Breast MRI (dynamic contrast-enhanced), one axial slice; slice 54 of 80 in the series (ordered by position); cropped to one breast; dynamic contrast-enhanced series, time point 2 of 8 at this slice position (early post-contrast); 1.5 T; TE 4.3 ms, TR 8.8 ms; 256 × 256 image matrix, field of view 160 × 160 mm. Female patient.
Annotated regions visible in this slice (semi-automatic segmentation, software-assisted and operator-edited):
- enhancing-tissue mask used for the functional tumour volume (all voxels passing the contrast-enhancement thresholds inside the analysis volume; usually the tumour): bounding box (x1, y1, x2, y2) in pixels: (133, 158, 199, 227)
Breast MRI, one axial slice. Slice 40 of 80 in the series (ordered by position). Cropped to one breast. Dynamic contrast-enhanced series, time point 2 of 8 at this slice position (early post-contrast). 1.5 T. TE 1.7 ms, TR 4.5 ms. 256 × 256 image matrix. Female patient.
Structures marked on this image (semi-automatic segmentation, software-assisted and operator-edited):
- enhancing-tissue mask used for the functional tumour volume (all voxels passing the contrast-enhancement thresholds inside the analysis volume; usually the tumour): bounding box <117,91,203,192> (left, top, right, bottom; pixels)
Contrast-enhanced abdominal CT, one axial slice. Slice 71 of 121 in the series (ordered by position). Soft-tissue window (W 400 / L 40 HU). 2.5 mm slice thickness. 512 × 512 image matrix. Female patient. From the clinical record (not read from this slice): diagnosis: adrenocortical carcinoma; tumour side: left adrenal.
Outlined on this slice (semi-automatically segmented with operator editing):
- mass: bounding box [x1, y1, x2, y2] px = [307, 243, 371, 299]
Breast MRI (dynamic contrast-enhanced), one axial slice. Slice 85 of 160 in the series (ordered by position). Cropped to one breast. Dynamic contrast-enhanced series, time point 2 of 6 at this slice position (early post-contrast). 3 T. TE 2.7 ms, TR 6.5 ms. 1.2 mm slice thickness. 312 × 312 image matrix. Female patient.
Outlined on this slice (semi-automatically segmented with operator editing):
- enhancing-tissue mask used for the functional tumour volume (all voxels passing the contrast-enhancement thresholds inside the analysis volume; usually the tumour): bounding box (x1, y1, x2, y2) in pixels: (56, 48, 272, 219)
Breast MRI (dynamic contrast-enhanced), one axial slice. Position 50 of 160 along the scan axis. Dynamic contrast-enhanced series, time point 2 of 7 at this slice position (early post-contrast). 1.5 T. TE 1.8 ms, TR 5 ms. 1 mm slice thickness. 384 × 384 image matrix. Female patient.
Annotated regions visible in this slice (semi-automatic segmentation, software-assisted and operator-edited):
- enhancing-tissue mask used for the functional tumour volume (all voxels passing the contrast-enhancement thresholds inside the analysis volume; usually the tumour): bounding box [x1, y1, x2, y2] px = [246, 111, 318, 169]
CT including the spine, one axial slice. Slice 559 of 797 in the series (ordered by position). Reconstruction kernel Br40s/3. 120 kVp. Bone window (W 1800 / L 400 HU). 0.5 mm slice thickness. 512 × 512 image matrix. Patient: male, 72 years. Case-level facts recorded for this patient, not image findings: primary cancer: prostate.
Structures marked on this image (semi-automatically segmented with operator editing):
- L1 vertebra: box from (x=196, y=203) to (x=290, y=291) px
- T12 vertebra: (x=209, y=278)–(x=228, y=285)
************
-- What you need to do --
Search the preceding listing for the word "pixels" and pull out every line that holds it.

-- Result for this exercise --
- enhancing-tissue mask used for the functional tumour volume (all voxels passing the contrast-enhancement thresholds inside the analysis volume; usually the tumour): bounding box (x1, y1, x2, y2) in pixels: (133, 158, 199, 227)
- enhancing-tissue mask used for the functional tumour volume (all voxels passing the contrast-enhancement thresholds inside the analysis volume; usually the tumour): bounding box <117,91,203,192> (left, top, right, bottom; pixels)
- enhancing-tissue mask used for the functional tumour volume (all voxels passing the contrast-enhancement thresholds inside the analysis volume; usually the tumour): bounding box (x1, y1, x2, y2) in pixels: (56, 48, 272, 219)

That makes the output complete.